**Prompt**. Copy every line of the records below that holds the word "留め金具".

**Extracted data**.
--------
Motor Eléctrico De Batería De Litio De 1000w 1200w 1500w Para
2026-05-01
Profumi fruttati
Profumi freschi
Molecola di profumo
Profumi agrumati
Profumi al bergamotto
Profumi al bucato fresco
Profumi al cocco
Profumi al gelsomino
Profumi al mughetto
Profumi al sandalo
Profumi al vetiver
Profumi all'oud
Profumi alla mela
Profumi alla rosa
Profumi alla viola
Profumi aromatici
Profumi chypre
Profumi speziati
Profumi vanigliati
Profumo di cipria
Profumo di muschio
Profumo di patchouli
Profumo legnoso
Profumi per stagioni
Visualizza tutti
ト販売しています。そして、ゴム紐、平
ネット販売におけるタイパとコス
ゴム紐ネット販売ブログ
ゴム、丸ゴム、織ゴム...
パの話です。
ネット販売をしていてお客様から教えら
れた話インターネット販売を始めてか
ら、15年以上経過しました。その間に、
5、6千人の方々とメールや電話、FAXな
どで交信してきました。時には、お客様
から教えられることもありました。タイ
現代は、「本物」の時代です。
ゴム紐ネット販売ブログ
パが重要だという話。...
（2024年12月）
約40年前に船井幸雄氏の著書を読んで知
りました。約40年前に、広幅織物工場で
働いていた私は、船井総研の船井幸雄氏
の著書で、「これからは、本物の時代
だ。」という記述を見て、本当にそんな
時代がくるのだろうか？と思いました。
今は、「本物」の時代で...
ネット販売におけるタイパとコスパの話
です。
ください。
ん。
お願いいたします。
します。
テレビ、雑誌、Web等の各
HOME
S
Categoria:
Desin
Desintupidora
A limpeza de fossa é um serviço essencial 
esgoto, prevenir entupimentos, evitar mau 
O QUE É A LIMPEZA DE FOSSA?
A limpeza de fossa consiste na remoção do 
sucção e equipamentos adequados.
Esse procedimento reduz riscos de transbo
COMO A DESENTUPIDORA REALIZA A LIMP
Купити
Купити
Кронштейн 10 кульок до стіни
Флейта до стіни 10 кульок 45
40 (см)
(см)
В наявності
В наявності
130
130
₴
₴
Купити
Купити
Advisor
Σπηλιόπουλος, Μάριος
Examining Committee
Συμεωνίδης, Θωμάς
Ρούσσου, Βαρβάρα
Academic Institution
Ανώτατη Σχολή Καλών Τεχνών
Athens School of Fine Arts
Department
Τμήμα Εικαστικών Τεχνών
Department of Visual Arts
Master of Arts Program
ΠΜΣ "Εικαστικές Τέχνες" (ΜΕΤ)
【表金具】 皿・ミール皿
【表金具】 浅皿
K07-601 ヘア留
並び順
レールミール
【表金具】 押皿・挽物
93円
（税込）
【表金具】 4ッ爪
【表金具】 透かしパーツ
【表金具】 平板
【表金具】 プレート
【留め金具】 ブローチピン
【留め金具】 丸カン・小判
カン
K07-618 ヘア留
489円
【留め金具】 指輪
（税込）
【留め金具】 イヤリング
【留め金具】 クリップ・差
--------
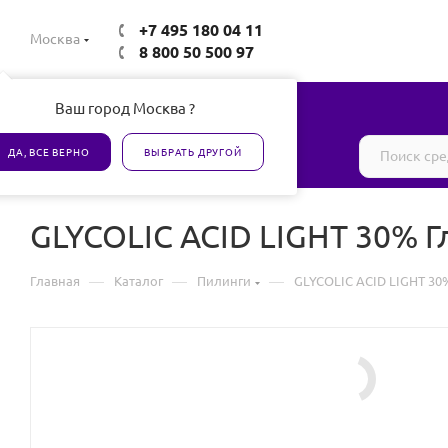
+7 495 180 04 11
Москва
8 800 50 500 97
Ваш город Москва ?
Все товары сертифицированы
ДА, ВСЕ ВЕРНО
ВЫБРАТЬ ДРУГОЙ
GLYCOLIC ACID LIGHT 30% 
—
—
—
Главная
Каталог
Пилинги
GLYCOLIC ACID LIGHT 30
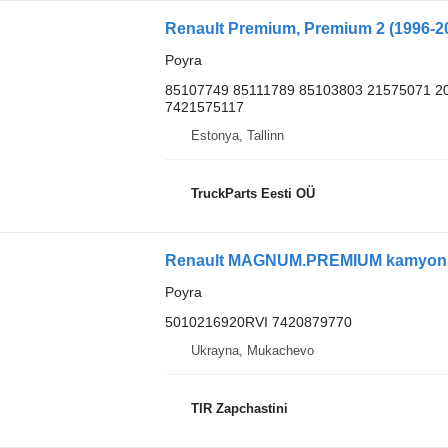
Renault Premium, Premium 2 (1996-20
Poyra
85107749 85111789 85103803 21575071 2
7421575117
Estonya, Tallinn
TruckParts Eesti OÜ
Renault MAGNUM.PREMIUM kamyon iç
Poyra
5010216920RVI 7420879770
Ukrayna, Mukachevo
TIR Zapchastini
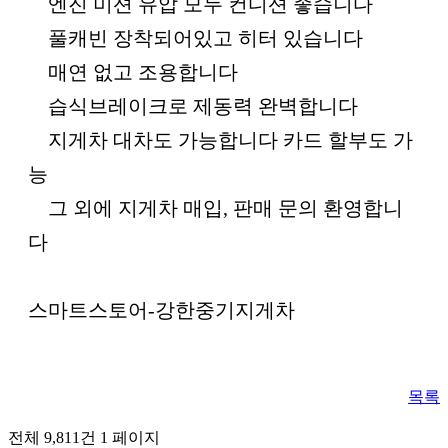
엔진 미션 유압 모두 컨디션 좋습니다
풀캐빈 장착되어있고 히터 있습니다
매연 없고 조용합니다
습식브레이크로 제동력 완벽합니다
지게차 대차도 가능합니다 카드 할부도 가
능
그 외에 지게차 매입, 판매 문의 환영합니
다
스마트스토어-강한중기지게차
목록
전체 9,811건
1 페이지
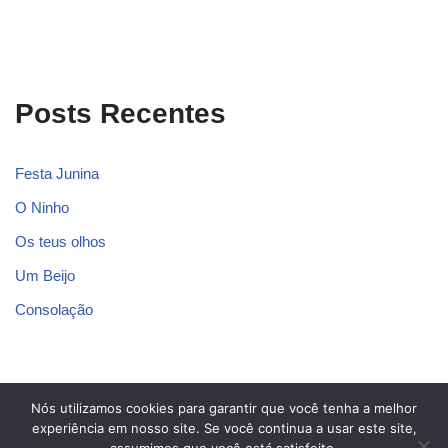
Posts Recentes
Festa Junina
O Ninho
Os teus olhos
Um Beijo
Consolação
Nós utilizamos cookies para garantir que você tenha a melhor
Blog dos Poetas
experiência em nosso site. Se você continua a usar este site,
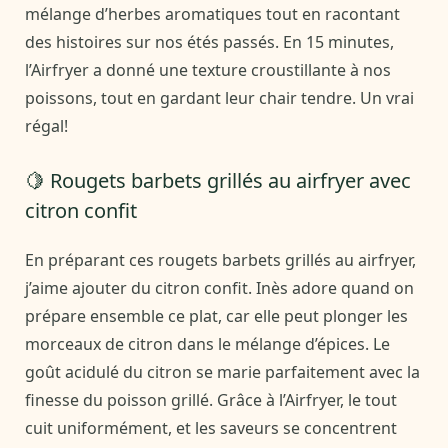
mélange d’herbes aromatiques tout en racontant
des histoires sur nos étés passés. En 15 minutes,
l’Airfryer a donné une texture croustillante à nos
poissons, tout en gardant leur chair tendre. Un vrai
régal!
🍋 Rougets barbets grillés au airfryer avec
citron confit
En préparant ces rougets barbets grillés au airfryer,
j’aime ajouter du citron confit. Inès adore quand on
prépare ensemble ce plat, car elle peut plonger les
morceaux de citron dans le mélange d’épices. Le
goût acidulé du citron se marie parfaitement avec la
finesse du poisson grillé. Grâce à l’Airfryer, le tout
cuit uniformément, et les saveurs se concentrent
--------
**Final answer**.
【留め金具】 ブローチピン
【留め金具】 丸カン・小判
【留め金具】 指輪
【留め金具】 イヤリング
【留め金具】 クリップ・差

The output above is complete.